[Prompt]: Please repeat exactly the lines below from the line with "FIGURE 7 | Random" to the line with "Table 4. Comparison", including both, and leave out every picture.

[[ Data provided, beginning ]]

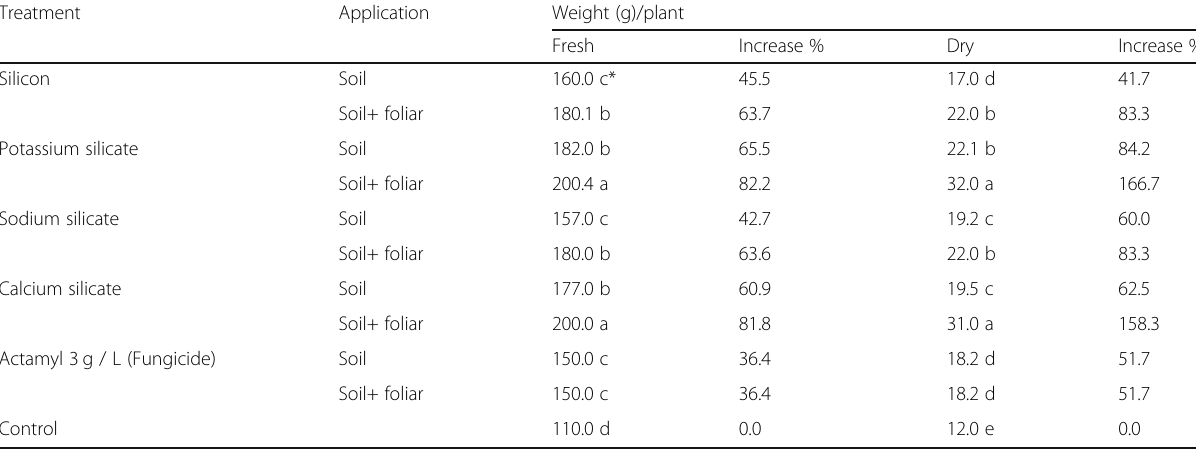
Table 3 Effect of silicon as well as potassium, sodium and calcium silicates on weight of strawberry plants under field conditions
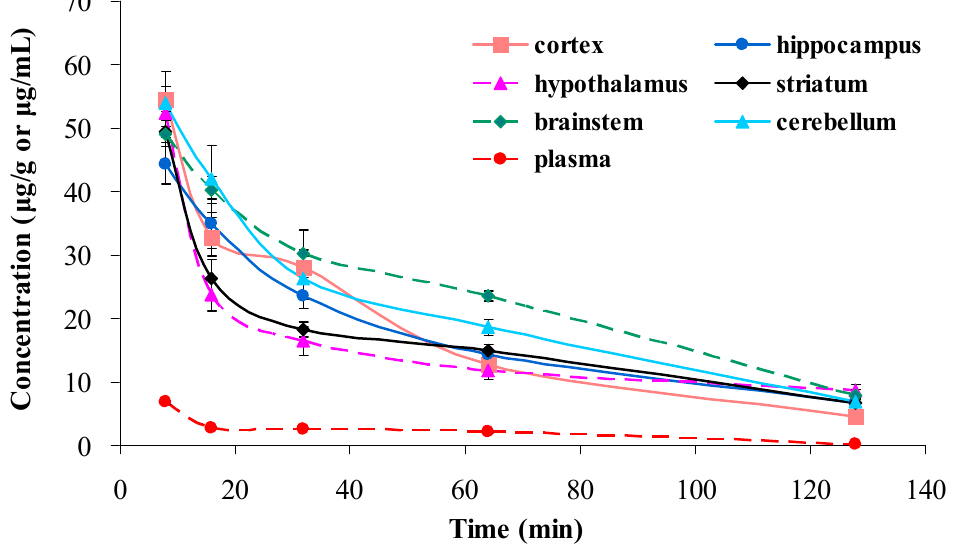
Figure 3. Concentration-time profiles of DDIE in cerebral nuclei and plasma after intravenous administration of DDIE at a single dose of 40 mg/kg to rats ( n = 5). The units of DDIE in cerebral nuclei and plasma are μ g/g and μ g/mL, respectively.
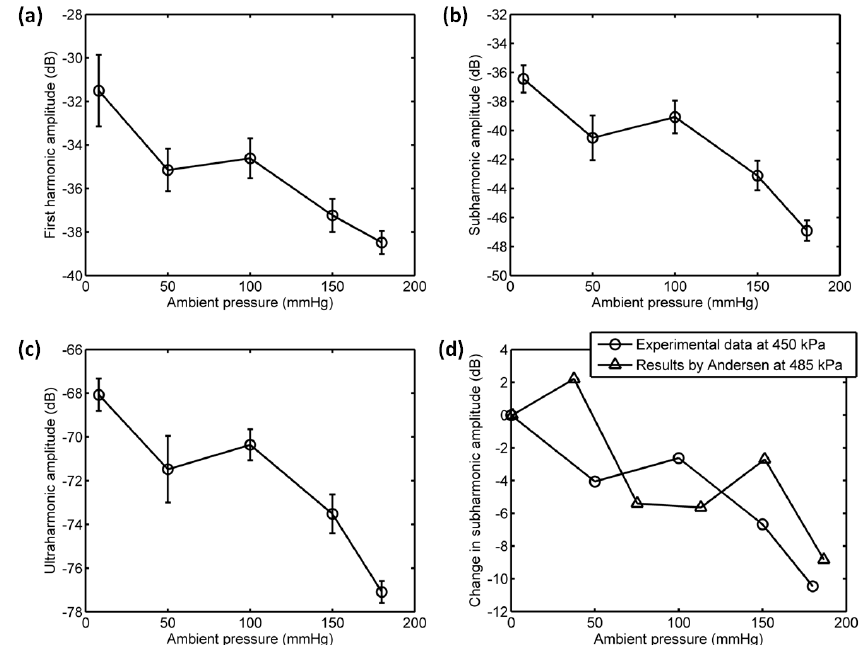
Figure 13. The relationships between the frequency components of the microbubbles’ scattered signals and the overpressure. ( a ) The first harmonic amplitude vs. ambient pressure, ( b ) the subharmonic amplitude vs. ambient pressure, ( c ) the ultraharmonic amplitude vs. ambient pressure, and ( d ) the comparison between the measurement in this study and the reported experimental results. The driving frequency was 4 MHz, the acoustic pressure was 450 kPa. The transmitted tone burst with 64 cycles had a PRF of 1 kHz.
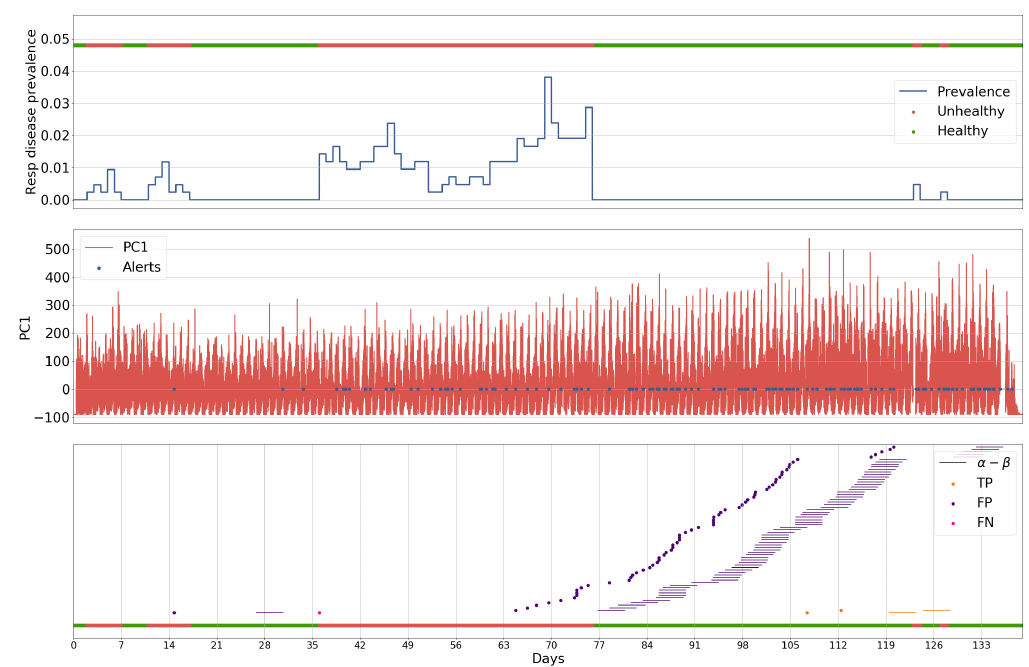
Figure 6. Results for batch 27 processed by the Luminol-powered anomaly detection, given its grid search-optimised parameters α (the start of the window for which an alert is for) and β (the length of the window), in relation to the prevalence of respiratory disease within a single batch.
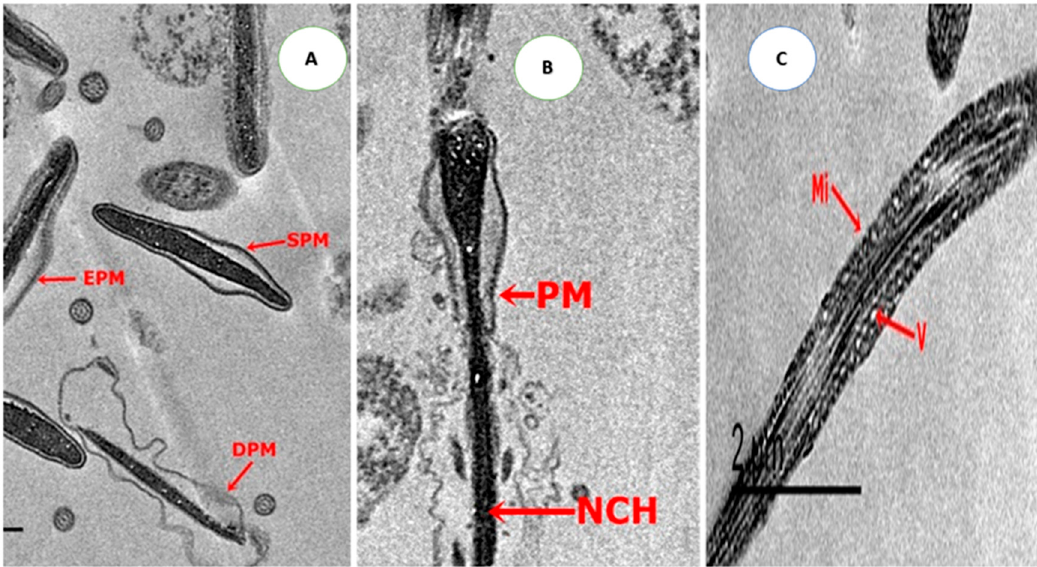
Figure 2. Transmission electron microscopic photomicrographs of sections of the rabbit sperm head in control, CU0.5, and CUNPs0.5 groups representing different stages of damage after freezing—thawing process. ( A ). The plasma membrane was slightly swollen (EPM) and damage in the plasma membrane (DPM); ( B ). A complete loss of PM, an abnormal nucleus with necrosis chromatin (NCH), damage of acrosomal cap (DAC), cell membrane and diffusion of acrosomal dense material into the previously formed space; ( C ). Abnormal mitochondrial sheath (Mi) appeared vacuolated (V) with narrowed membrane space and absence of cristae and cell membrane.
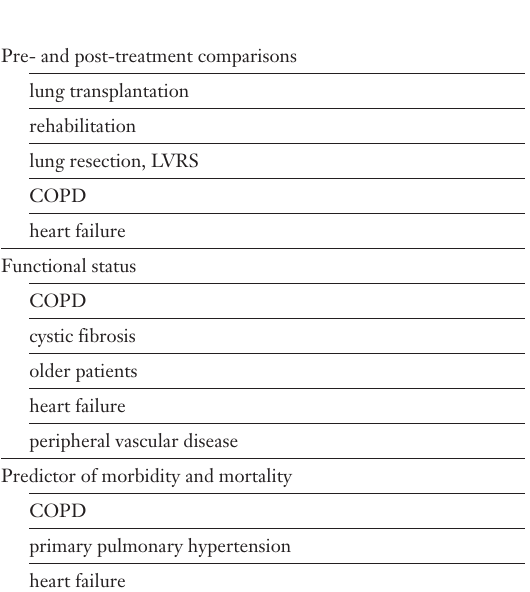
Table 2 Minimal require- ments for a 6MWT (adapted from reference [17]).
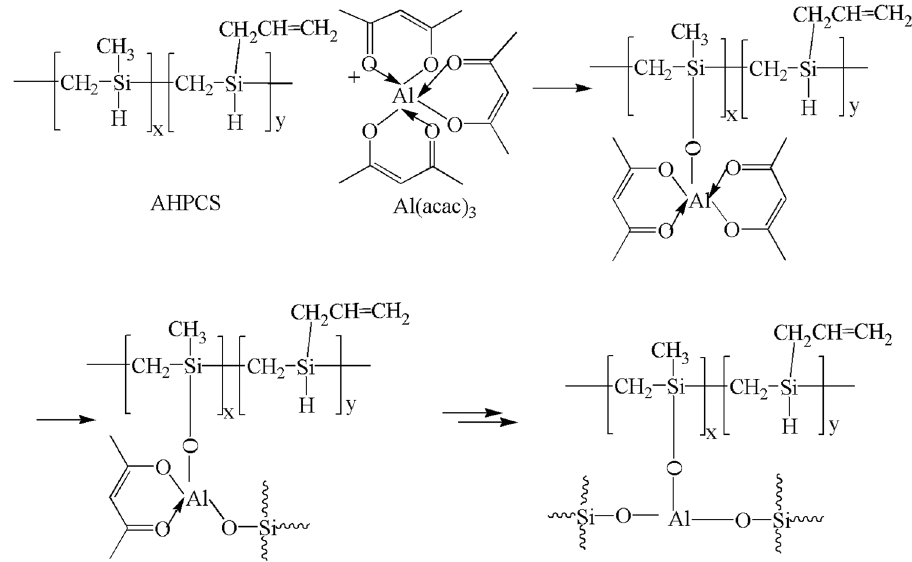
Figure 5: Reaction mechanism between AHPCS and Al ( acac ) 3 .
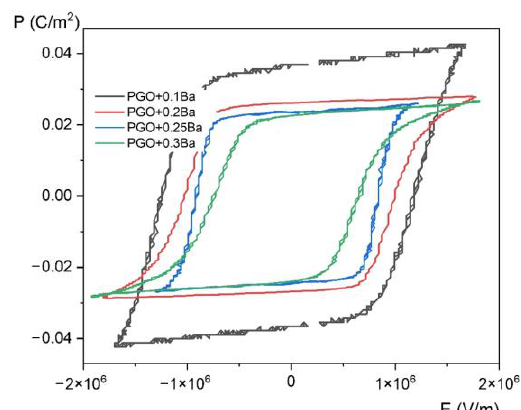
Figure 6. Room temperature P ( E ) (polarization-electric fields) hysteresis loops of PGO + xBa (x = 0.1, 0.2, 0.25, and 0.3).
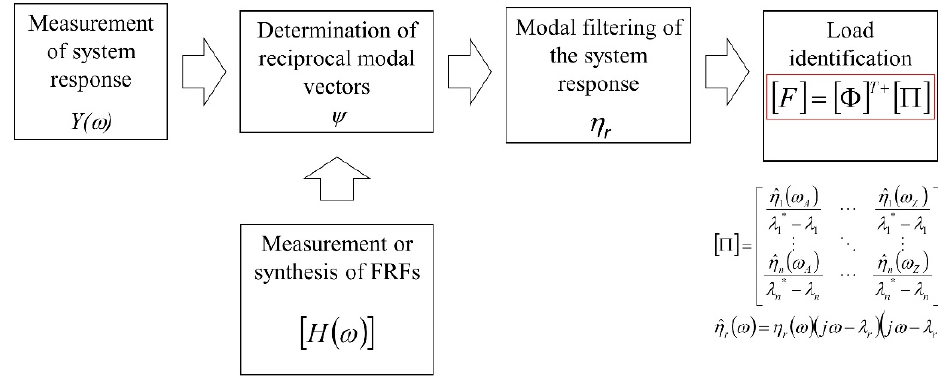
Figure 2. Block diagram of the modal filtration method.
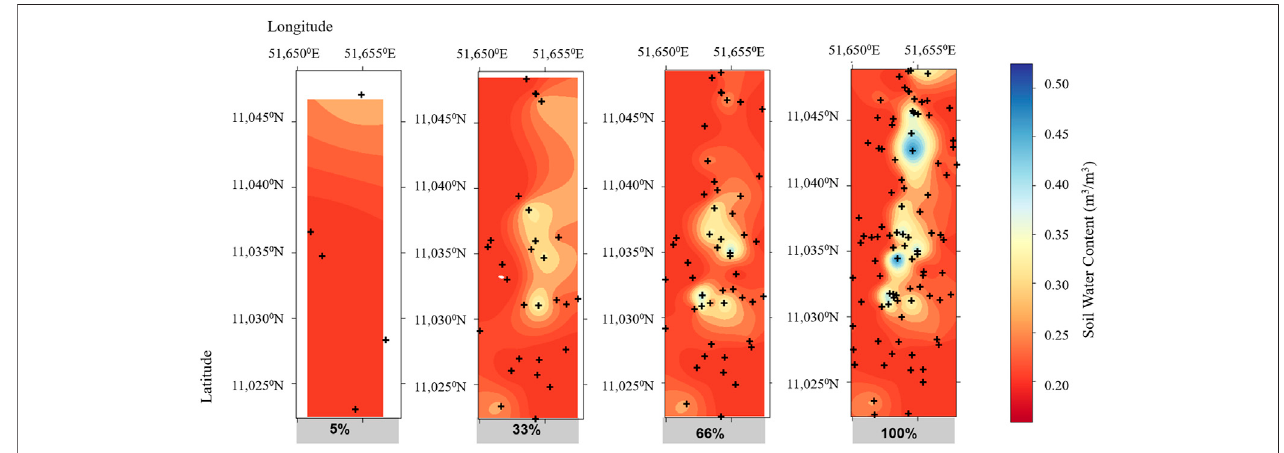
FIGURE 7 | Random selection of data points with a de fi ned percentage of source data and kriging (linear slope (cid:1) 1 and anisotropy (cid:1) 1.0).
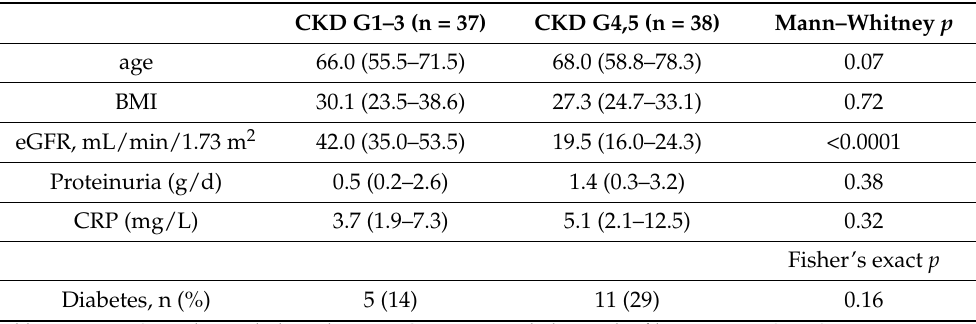
Table 4. Comparison of clinical parameters with potential relation to Nrf2 between mild to moderate kidney function impairment (G1–3) and severe kidney function impairment (G4,5) CKD. Values are given as median (25–75% percentile) or number (percentage). CKD G1–3 (n =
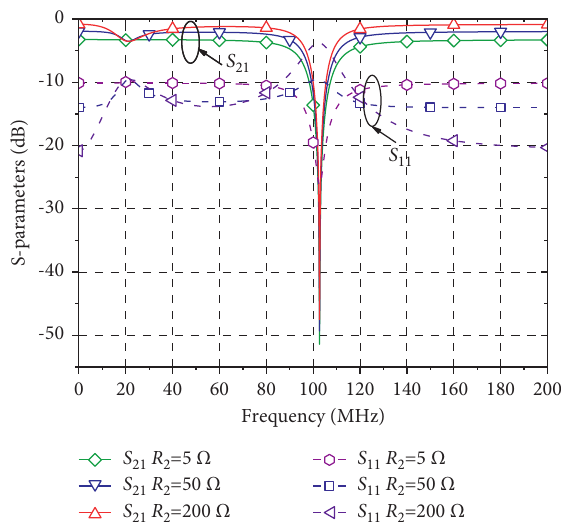
Figure 15: S parameters of the band-stop filter with negative band-pass delay at different R Table 8: Element values of low-pass negative group delay circuits with different values of L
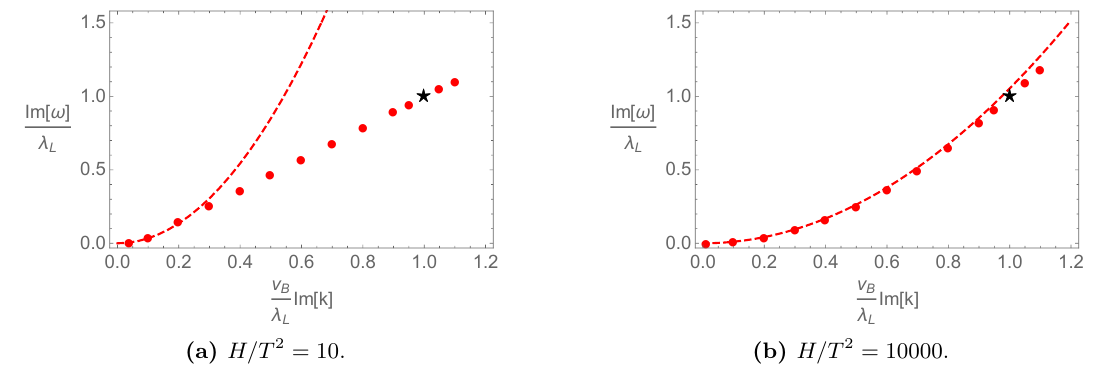
Figure 6. Pole-skipping and diffusive mode at µ/T = 5 . All dots are quasi-normal mode, a dashed line is (2.24), and the star is the pole-skipping point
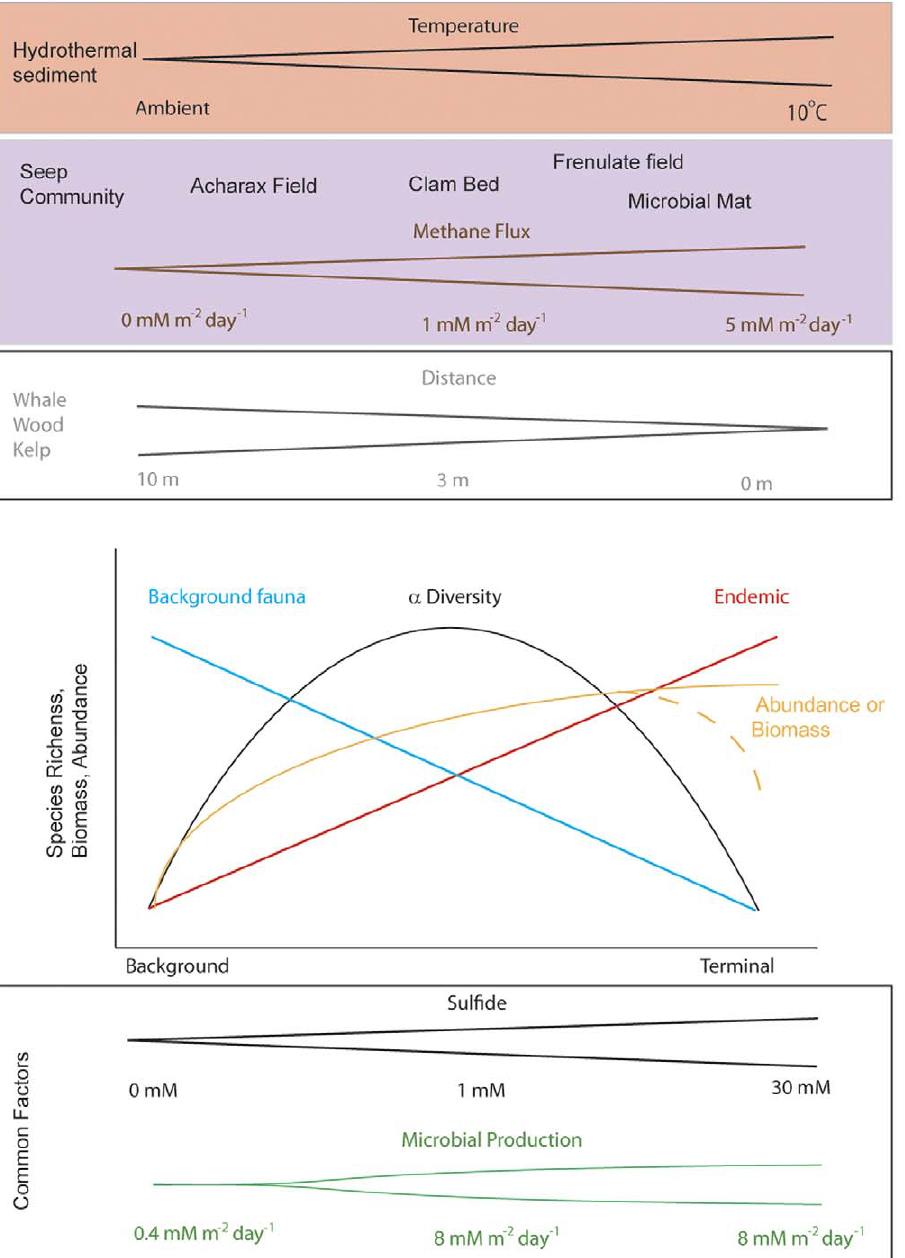
Figure 6. A conceptual framework of factors shaping the biodiversity, density, and biomass of macrofauna in reducing ecosystems. The top three panels highlight drivers that are unique to certain systems. The bottom two panels provide axes for features that are similar among systems (note that while values are given for these two axes the values are not consistent across the different ecosystems represented although the relative scale is). The middle panel illustrates how these factors translate into community attributes of each of the ecosystems. The bifurcation in the abundance and biomass factors indicate that, depending on the system, stress overrides high productivity in these habitats and both biomass and species richness fall bellow an intermediate level (e.g. hydrothermal sediments where the temperature stress overrides the importance of a high productivity system).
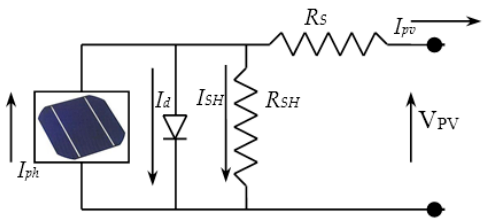
Figure 1. The electrical modeling of the photovoltaic (PV) cell.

[[ Data provided, end ]]

[Exercise answer]:
FIGURE 7 | Random selection of data points with a de fi ned percentage of source data and kriging (linear slope (cid:1) 1 and anisotropy (cid:1) 1.0).
Table 4. Comparison of clinical parameters with potential relation to Nrf2 between mild to moderate kidney function impairment (G1–3) and severe kidney function impairment (G4,5) CKD. Values are given as median (25–75% percentile) or number (percentage). CKD G1–3 (n =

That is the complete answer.